Find all lines in the records that include the word "linejoin", and copy them out.

- - - - - - -

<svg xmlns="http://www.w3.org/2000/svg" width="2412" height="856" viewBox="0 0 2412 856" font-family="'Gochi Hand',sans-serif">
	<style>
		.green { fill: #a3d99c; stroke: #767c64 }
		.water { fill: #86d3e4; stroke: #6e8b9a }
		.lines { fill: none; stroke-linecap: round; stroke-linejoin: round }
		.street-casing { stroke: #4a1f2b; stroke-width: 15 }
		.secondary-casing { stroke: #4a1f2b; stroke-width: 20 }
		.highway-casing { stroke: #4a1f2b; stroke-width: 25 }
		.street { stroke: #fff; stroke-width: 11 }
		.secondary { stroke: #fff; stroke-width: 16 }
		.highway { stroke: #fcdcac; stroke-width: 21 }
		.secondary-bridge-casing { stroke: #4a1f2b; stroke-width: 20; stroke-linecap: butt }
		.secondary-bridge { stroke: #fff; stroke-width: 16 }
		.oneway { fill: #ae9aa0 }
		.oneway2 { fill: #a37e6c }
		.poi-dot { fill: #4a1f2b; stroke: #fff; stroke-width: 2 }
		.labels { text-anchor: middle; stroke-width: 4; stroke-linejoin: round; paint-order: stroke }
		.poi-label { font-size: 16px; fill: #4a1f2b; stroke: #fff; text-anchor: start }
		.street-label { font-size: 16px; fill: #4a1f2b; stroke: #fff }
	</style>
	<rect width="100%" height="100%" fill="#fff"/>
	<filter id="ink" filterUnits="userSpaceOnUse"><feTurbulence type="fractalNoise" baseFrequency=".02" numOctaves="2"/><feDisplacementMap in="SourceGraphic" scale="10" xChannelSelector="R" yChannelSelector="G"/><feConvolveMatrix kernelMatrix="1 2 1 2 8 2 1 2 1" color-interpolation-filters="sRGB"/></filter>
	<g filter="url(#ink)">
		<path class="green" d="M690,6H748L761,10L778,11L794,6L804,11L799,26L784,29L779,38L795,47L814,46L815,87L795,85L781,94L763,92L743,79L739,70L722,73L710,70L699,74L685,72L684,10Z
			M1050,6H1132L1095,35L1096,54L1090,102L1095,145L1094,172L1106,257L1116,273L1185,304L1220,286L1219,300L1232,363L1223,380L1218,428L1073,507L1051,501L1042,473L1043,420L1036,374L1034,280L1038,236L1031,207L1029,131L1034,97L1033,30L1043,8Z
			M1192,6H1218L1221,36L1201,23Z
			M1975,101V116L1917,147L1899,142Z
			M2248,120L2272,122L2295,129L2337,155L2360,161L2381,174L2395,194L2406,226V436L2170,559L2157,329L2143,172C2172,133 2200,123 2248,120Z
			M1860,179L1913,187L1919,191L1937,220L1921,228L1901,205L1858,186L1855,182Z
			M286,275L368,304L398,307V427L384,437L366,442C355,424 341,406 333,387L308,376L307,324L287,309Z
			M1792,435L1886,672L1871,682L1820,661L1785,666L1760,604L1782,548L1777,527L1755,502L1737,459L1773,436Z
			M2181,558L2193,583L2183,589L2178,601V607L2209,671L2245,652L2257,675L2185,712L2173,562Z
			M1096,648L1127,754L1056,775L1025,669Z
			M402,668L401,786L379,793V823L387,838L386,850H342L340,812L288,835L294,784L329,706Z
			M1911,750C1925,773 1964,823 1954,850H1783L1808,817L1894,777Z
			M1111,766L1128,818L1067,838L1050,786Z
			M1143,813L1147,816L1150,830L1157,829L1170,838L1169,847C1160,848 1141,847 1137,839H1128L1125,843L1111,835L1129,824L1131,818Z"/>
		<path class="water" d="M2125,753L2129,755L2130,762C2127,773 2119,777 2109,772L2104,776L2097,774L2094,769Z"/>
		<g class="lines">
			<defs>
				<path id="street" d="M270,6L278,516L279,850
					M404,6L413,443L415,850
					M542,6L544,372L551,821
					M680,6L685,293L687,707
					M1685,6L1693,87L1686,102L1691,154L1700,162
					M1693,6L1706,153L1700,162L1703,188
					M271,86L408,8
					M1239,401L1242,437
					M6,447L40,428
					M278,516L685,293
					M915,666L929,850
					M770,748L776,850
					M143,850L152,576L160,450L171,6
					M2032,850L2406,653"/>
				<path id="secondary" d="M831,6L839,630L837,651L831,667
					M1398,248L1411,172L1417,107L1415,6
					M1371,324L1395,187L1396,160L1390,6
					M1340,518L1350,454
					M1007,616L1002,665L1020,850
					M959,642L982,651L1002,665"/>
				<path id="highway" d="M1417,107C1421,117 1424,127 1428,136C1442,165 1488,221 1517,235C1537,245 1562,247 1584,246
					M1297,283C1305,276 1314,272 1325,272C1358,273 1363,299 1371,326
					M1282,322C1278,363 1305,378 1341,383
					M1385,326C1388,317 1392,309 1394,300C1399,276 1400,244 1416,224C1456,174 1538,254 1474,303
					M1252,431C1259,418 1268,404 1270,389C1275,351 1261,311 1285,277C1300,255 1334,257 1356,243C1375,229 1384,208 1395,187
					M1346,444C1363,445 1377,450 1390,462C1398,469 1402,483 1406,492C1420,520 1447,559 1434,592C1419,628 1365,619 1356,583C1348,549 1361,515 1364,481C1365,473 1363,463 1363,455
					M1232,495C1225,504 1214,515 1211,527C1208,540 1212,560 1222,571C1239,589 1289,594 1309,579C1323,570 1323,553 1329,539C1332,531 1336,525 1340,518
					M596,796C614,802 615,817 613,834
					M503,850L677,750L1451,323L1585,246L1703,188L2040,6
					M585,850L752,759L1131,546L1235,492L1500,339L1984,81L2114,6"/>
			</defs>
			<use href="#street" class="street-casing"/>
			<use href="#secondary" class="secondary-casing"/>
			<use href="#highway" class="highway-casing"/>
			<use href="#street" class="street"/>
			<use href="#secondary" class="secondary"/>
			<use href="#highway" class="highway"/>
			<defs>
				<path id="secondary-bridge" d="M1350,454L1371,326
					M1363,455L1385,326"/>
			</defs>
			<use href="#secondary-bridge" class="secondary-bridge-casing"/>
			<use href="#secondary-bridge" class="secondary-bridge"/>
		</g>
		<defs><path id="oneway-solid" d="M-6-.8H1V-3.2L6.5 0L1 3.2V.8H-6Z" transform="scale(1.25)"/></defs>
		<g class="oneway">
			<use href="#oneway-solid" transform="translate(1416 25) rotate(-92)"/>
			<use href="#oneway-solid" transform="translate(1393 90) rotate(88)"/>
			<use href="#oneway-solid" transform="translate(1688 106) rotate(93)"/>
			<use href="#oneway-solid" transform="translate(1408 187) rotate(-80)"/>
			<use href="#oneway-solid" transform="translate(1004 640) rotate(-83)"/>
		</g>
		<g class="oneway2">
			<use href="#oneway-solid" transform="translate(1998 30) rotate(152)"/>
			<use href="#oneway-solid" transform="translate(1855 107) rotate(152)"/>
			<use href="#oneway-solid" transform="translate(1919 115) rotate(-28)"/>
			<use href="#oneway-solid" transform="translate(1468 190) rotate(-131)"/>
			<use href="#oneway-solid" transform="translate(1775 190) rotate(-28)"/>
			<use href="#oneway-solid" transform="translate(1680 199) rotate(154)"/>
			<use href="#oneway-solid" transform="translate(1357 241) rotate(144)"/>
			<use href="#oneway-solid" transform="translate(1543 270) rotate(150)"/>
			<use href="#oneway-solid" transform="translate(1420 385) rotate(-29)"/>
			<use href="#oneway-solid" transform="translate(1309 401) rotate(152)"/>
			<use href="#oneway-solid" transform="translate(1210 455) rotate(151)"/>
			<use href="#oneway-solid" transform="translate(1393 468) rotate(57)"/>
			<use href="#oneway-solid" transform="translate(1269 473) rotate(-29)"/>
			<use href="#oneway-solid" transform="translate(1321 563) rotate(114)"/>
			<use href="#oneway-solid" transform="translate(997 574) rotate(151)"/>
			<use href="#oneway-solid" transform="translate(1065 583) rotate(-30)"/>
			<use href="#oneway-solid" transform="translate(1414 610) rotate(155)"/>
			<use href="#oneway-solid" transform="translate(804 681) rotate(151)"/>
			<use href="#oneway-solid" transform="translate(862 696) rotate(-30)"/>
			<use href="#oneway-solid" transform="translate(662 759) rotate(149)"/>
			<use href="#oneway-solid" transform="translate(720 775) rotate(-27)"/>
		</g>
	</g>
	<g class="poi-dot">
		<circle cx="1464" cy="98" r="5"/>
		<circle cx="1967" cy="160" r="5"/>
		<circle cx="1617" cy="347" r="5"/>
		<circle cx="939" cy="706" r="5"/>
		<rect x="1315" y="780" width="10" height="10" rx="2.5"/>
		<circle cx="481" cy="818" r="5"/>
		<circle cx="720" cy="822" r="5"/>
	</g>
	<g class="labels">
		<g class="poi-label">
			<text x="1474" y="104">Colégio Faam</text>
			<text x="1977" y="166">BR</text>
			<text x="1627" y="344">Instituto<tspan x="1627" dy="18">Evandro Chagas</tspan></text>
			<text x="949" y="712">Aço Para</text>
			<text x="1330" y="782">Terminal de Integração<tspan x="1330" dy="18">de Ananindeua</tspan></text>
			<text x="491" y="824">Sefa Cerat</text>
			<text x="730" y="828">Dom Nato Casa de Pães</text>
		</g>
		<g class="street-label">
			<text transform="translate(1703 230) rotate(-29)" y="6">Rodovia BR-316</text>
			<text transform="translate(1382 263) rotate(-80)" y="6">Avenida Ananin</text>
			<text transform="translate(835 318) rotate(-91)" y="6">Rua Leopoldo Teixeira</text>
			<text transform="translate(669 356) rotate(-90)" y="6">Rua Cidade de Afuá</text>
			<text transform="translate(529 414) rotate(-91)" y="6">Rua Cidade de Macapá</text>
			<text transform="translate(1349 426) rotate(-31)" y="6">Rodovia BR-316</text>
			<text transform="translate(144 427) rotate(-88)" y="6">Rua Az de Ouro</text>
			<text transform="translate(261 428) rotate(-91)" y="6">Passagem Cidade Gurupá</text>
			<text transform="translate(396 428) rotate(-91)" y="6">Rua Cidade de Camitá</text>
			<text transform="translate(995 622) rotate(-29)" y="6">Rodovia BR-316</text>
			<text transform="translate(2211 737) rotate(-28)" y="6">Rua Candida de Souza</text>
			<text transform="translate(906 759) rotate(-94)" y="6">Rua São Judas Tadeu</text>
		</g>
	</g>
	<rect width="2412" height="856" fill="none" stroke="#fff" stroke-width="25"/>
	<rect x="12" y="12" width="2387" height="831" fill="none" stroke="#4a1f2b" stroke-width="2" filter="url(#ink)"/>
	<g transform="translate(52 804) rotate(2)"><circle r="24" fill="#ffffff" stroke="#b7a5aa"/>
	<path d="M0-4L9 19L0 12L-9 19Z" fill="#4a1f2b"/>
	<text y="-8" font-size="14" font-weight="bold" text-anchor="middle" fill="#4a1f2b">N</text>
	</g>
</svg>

- - - - - - -

Response to the exercise:
		.lines { fill: none; stroke-linecap: round; stroke-linejoin: round }
		.labels { text-anchor: middle; stroke-width: 4; stroke-linejoin: round; paint-order: stroke }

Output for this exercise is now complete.